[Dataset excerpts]
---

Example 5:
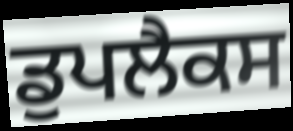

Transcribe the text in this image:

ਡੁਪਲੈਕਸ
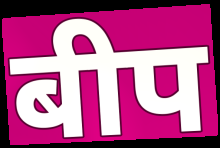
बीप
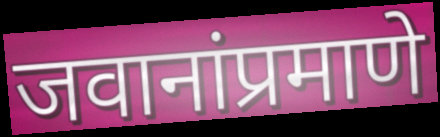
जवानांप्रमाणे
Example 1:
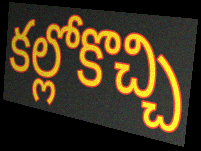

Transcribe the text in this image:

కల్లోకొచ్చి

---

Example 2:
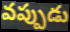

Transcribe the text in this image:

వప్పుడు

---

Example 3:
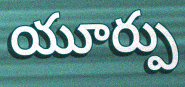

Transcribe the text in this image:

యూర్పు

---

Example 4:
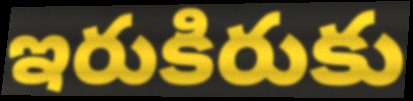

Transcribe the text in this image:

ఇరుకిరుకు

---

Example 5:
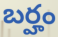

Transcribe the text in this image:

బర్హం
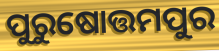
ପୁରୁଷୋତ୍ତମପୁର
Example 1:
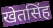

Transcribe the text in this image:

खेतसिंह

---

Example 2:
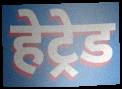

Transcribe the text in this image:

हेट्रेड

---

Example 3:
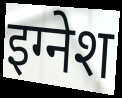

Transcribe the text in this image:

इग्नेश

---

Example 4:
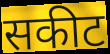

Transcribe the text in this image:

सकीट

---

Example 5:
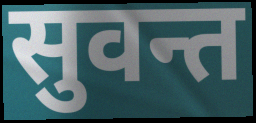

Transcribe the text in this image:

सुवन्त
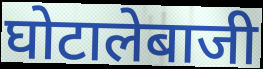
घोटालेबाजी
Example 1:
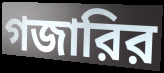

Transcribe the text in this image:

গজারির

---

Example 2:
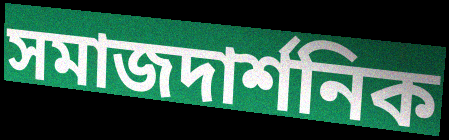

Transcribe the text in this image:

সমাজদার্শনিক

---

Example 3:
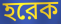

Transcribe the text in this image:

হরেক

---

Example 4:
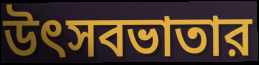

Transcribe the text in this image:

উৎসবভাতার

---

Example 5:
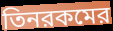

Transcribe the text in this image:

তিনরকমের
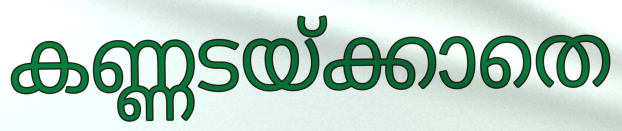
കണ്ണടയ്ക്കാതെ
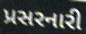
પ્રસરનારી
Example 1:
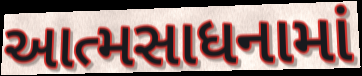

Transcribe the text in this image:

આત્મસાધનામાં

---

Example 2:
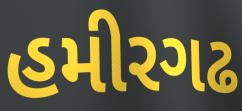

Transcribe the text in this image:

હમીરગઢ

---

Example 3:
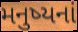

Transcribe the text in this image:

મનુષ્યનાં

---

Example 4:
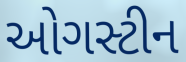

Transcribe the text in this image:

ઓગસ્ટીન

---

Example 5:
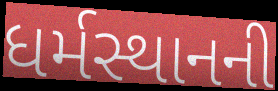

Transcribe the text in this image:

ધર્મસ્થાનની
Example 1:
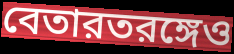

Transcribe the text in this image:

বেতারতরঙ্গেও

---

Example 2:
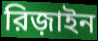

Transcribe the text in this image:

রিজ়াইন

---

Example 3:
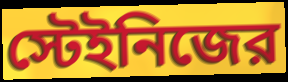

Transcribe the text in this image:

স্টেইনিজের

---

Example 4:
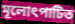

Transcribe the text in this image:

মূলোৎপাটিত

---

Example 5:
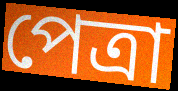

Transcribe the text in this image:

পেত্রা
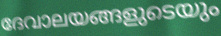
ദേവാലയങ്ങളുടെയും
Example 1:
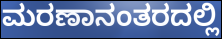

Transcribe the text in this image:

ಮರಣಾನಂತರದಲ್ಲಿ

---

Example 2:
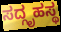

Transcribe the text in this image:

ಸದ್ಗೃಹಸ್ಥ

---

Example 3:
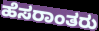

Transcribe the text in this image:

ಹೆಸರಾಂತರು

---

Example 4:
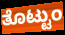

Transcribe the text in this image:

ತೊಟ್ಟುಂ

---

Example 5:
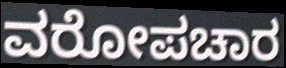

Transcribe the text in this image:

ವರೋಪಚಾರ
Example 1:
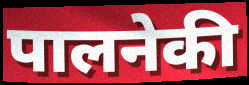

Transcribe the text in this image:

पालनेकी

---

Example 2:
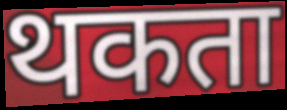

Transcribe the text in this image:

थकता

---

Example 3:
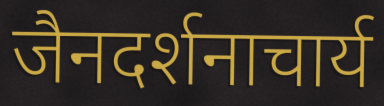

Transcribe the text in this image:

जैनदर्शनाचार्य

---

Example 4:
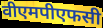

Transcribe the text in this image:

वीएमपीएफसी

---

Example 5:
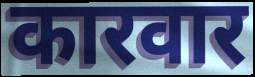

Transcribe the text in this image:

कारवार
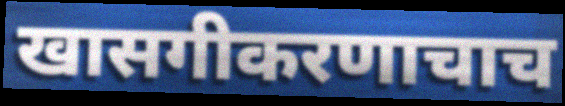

> [ABOUT THIS EXERCISE]
An exact copy of every line above is needed, without the images.

> [ANSWER FOR THE TASK]
---

Example 5:

Transcribe the text in this image:

ਡੁਪਲੈਕਸ
बीप
जवानांप्रमाणे
Example 1:

Transcribe the text in this image:

కల్లోకొచ్చి

---

Example 2:

Transcribe the text in this image:

వప్పుడు

---

Example 3:

Transcribe the text in this image:

యూర్పు

---

Example 4:

Transcribe the text in this image:

ఇరుకిరుకు

---

Example 5:

Transcribe the text in this image:

బర్హం
ପୁରୁଷୋତ୍ତମପୁର
Example 1:

Transcribe the text in this image:

खेतसिंह

---

Example 2:

Transcribe the text in this image:

हेट्रेड

---

Example 3:

Transcribe the text in this image:

इग्नेश

---

Example 4:

Transcribe the text in this image:

सकीट

---

Example 5:

Transcribe the text in this image:

सुवन्त
घोटालेबाजी
Example 1:

Transcribe the text in this image:

গজারির

---

Example 2:

Transcribe the text in this image:

সমাজদার্শনিক

---

Example 3:

Transcribe the text in this image:

হরেক

---

Example 4:

Transcribe the text in this image:

উৎসবভাতার

---

Example 5:

Transcribe the text in this image:

তিনরকমের
കണ്ണടയ്ക്കാതെ
પ્રસરનારી
Example 1:

Transcribe the text in this image:

આત્મસાધનામાં

---

Example 2:

Transcribe the text in this image:

હમીરગઢ

---

Example 3:

Transcribe the text in this image:

મનુષ્યનાં

---

Example 4:

Transcribe the text in this image:

ઓગસ્ટીન

---

Example 5:

Transcribe the text in this image:

ધર્મસ્થાનની
Example 1:

Transcribe the text in this image:

বেতারতরঙ্গেও

---

Example 2:

Transcribe the text in this image:

রিজ়াইন

---

Example 3:

Transcribe the text in this image:

স্টেইনিজের

---

Example 4:

Transcribe the text in this image:

মূলোৎপাটিত

---

Example 5:

Transcribe the text in this image:

পেত্রা
ദേവാലയങ്ങളുടെയും
Example 1:

Transcribe the text in this image:

ಮರಣಾನಂತರದಲ್ಲಿ

---

Example 2:

Transcribe the text in this image:

ಸದ್ಗೃಹಸ್ಥ

---

Example 3:

Transcribe the text in this image:

ಹೆಸರಾಂತರು

---

Example 4:

Transcribe the text in this image:

ತೊಟ್ಟುಂ

---

Example 5:

Transcribe the text in this image:

ವರೋಪಚಾರ
Example 1:

Transcribe the text in this image:

पालनेकी

---

Example 2:

Transcribe the text in this image:

थकता

---

Example 3:

Transcribe the text in this image:

जैनदर्शनाचार्य

---

Example 4:

Transcribe the text in this image:

वीएमपीएफसी

---

Example 5:

Transcribe the text in this image:

कारवार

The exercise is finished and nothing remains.